Phoenix Pride Festival: The Good, the Bad, and the Alternatives
Rainbow flags will be everywhere at Phoenix Pride.
For more than 30 years, the Phoenix Pride Festival has provided local gay, lesbian, bisexual, and transgender folks with parades and entertainment. This year's festival, scheduled to take place Saturday and Sunday, April 16 and 17 at Steele Indian School Park, will provide the usual perks: it's the largest gathering of the GLBT community all year, there's lots of free swag from the vendor booths, and people can learn a lot about many different GLBT groups in the Valley.
That said, I've been an out lesbian for the past 17 years, and I haven't been to Pride since 2006. I have my reasons (which I'll enumerate below), but I also think there are many other (and maybe better) ways to support the local gay community.
One reason I skip Pride is the only beer for sale is Budweiser, longtime sponsor of the event. Kudos to Budweiser for being one of the biggest gay-friendly booze companies in the world (along with Absolut Vodka), but honestly, some of us would rather drink Pabst Blue Ribbon.
Another quibble I have is with the music. Every year, the stages at Pride are saturated with dance and pop acts. This year's entertainment includes '80s teen idol Tiffany, Blake Lewis (runner up on the sixth season of American Idol), and one exciting act, indie band Shiny Toy Guns. But if you're into metal, punk, or hip-hop, you'll get no such thing at Phoenix Pride.
Some people in the GLBT community complain about stereotypes, and pop culture images of gays and gay characters in neon spandex, feather boas, rainbow T-shirts, and g-strings with pink triangles on them. Chances are good you'll see all those things and more at Phoenix Pride Festival. I do believe people should be able to express themselves however they like, but I don't particularly want to pay $15 to $25 to see a drunk leather daddy hump a pink pool noodle while singing karaoke to Madonna (I've seen it before).
I'd rather put that money to other uses, which brings me to my final point: other ways besides attending Pride to support the GLBT community in Phoenix.
Donate money or volunteer time for a local non-profit organization that serves the gay community, like One Voice Community Center; Parents, Families, and Friends of Lesbians & Gays (PFLAG); AGAPE Network; the Gay, Lesbian, and Straight Education Network (GLSEN); the Southwest Center for HIV/AIDS; or Equality Arizona. There are dozens more local GLBT organizations that could use a hand, too.

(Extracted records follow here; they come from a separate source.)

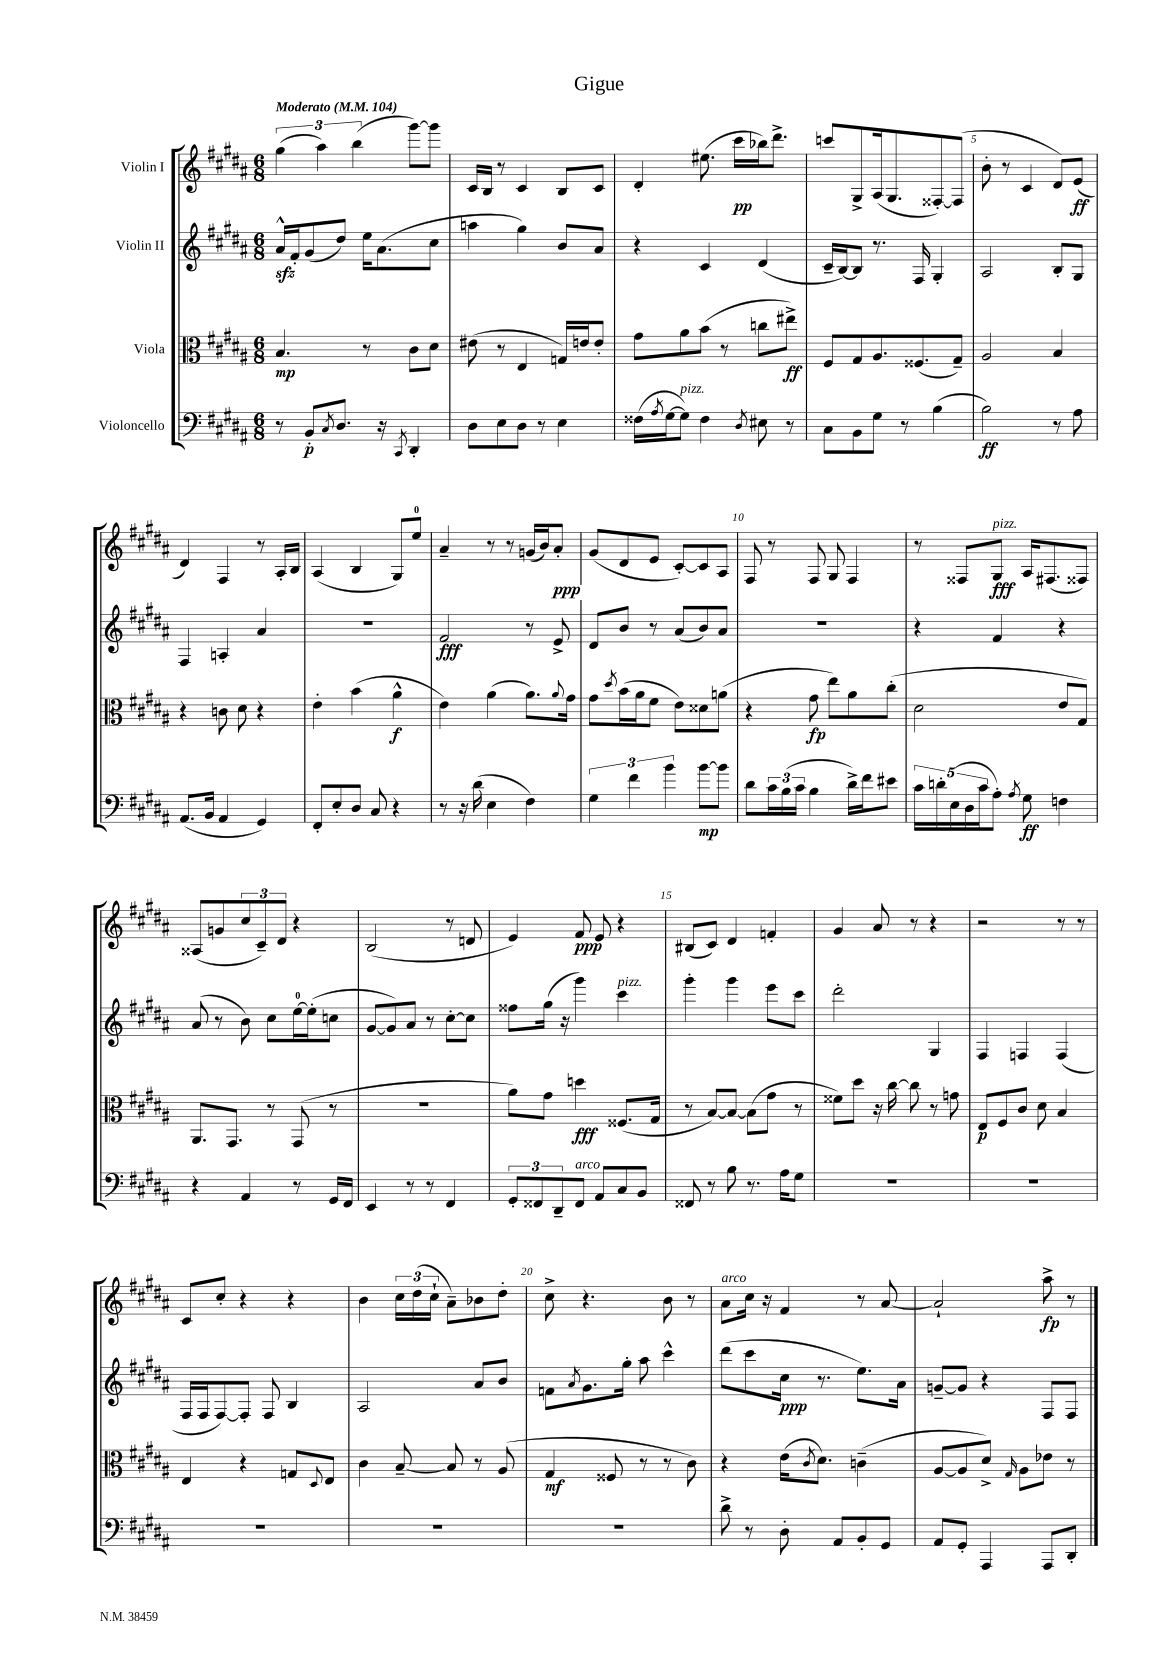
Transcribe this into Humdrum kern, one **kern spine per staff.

**kern	**kern	**kern	**kern
*staff4	*staff3	*staff2	*staff1
*clefF4	*clefC3	*clefG2	*clefG2
*k[f#c#g#d#a#]	*k[f#c#g#d#a#]	*k[f#c#g#d#a#]	*k[f#c#g#d#a#]
*M6/8	*M6/8	*M6/8	*M6/8
*MM104	*MM104	*MM104	*MM104
8r	4.B	16a#^^	(6gg#
.	.	16f#'	.
8BB'	.	(8g#	.
.	.	.	6aa#)
8qC#	.	.	.
8.D#	.	8dd#)	.
.	.	.	(6bb
.	8r	16ee	.
16r	.	(8.a#	.
8qCC#	.	.	.
4DD#'	8c#	.	[8ggg#)
.	8d#	8cc#	8ggg#]
=	=	=	=
8D#	(8e#	4aa	16c#
.	.	.	16B
8E	8r	.	8r
8D#	4E	4gg#)	4c#
8r	.	.	.
4E	16G)	8b	8B
.	16e	.	.
.	8e'	8a#	8c#
=	=	=	=
(16F##	8g#	4r	4d#'
8qA#	.	.	.
[16G#	.	.	.
8G#])	8a#	.	.
4F##	(8b	4c#	(8.ee#
.	8r	.	.
.	.	.	16ccc#
8qD#	.	.	.
8E#	8cc	(4d#	16bb-)
.	.	.	8.ddd#^
8r	8ee#^)	.	.
=	=	=	=
8C#	8F#	16c#~	8ccc
.	.	[16B)	.
8BB	8G#	8B]	8G#^
8G#	8.A#	8.r	(16A#
.	.	.	8.G#
8r	.	.	.
.	(8.F##	16F#	.
(4B	.	4G#'	[8F##')
.	8G#~)	.	(8F##]
=	=	=	=
2B)	2A#	2A#	8b'
.	.	.	8r
.	.	.	4c#
8r	4B	8B'	8d#)
8A#	.	8G#	(8e
=	=	=	=
(8.AA#	4r	4F#	4d#)
16BB	.	.	.
4AA#	8c	4A'	4F#
.	8d#	.	.
4GG#)	4r	4a#	8r
.	.	.	16A#'
.	.	.	16B
=	=	=	=
8FF#'	4e'	2.r	(4A#
8E'	.	.	.
8D#	(4b	.	4B
8C#	.	.	.
4r	4a#^^	.	8G#)
.	.	.	8ee
=	=	=	=
8r	4e)	2f#	4a#~
16r	.	.	.
(16d#	.	.	.
4E	(4a#	.	8r
.	.	.	8r
4F#)	8.a#)	8r	(16g
.	.	.	16b)
.	.	8e^	8a#'
.	8qqa#	.	.
.	16g#	.	.
=	=	=	=
6G#	8g#	8d#	(8g#
.	8qdd#	.	.
.	(16b	8b	8d#
6f#	.	.	.
.	16a#	.	.
.	8f#	8r	8e
6b	.	.	.
.	8e)	(8a#	[8c#')
[8b	8d##	8b)	8c#]
8b]	(8a	8a#	8A#
=	=	=	=
8d#	4r	2.r	8F#
24c#	.	.	8r
(24B	.	.	.
24c#	.	.	.
4B	8g#	.	8F#
.	8ee)	.	8G#
16d#^)	8a#	.	4F#
16f#	.	.	.
8e#	(8cc#'	.	.
=	=	=	=
20c#	2d#	4r	8r
20d'	.	.	.
(20E	.	.	.
.	.	.	8F##
20D#	.	.	.
20c#	.	.	.
8A#')	.	4f#	8G#
8qA#	.	.	.
8G#	.	.	16A#
.	.	.	(8.F#
4F	8e	4r	.
.	8G#)	.	8F##)
=	=	=	=
4r	8.AA#	(8a#	(8A##
.	.	8r	8g
.	8.GG#	.	.
4AA#	.	8b)	12cc#
.	.	.	12c#~)
.	8r	8cc#	.
.	.	.	12d#
8r	(8GG#	[16ee	4r
.	.	(16ee']	.
16GG#	8r	8cc	.
16FF#	.	.	.
=	=	=	=
4EE	2.r	[8g#	(2B
.	.	8g#])	.
8r	.	8a#	.
8r	.	8r	.
4FF#	.	[8cc#'	8r
.	.	8cc#]	8d
=	=	=	=
12GG#'	8a#)	8ff##	4e)
12FF##	.	.	.
.	8g#	(16gg#	.
12DD#~	.	.	.
.	.	16r	.
8FF##	4dd	4ggg#)	8f#
8AA#	.	.	8e
8C#	(8.F##	4ccc#	4r
8BB	.	.	.
.	16G#	.	.
=	=	=	=
8FF##	8r	4ggg#'	(8B#
8r	[8B)	.	8c#)
8B	8B_	4ggg#	4d#
8.r	(8B]	.	.
.	8g#	8eee	4f'
16A#	.	.	.
8G#	8r	8ccc#	.
=	=	=	=
2.r	8f##)	2ddd#'	4g#
.	8dd#	.	.
.	16r	.	8a#
.	[16cc#	.	.
.	8cc#]	.	8r
.	8r	4G#	4r
.	8g	.	.
=	=	=	=
2.r	8E	4F#	2r
.	8F#	.	.
.	8c#	4F	.
.	8d#	.	.
.	4B	(4F	8r
.	.	.	8r
=	=	=	=
2.r	4E	16F#	8c#
.	.	16F#	.
.	.	[8F#)	8cc#'
.	4r	8F#']	4r
.	.	8F#	.
.	8G	4B	4r
.	8qqD#	.	.
.	8E	.	.
=	=	=	=
2.r	4c#	2A#	4b
.	[8B~	.	24cc#
.	.	.	(24dd#
.	.	.	24cc#`
.	8B]	.	8a#~)
.	8r	8a#	8b-
.	(8A#	8b	8dd#'
=	=	=	=
2.r	4G#	8f	8cc#^
.	.	8qa#	.
.	.	8.g#	4.r
.	8F##	.	.
.	.	16gg#'	.
.	8r	8aa#	.
.	8r	4ccc#^^	8b
.	8c#)	.	8r
=	=	=	=
8d#^	4r	(8ddd#	8a#
8r	.	8ccc#	16cc#
.	.	.	16r
8D#'	(16e	16cc#	4f#
.	8qc#	.	.
.	8.d#)	8.r	.
8AA#	.	.	.
8BB'	(4c~	8.ee)	8r
8GG#	.	.	[8a#
.	.	16a#	.
=	=	=	=
8AA#	[8A#	[8g~	2a#`]
8GG#'	8A#]	8g]	.
4AAA#	8d#^)	4r	.
.	16qqG#	.	.
.	8A#	.	.
8AAA#	8e-	8F#	8aa#^
8DD#'	8r	8F#	8r
==	==	==	==
*-	*-	*-	*-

Learn who the gay-friendly politicians are in your city, county, and districts, and what they're doing to work toward equality. If you find local politicos with platforms and track records you like, vote for them and support them.
Patronize local gay-owned or gay-friendly businesses. There are tons of them in town, including doctors, law offices, art galleries, tanning salons, clothing stores, restaurants, florists, churches, and couriers. Free guides full of local business listings are available from the Greater Phoenix Gay & Lesbian Chamber of Commerce.
Of course, many of the aforementioned organizations will have booths at Phoenix Pride Festival, so maybe it is worth it -- if we stash a cooler of PBR in the trunk and bring an iPod.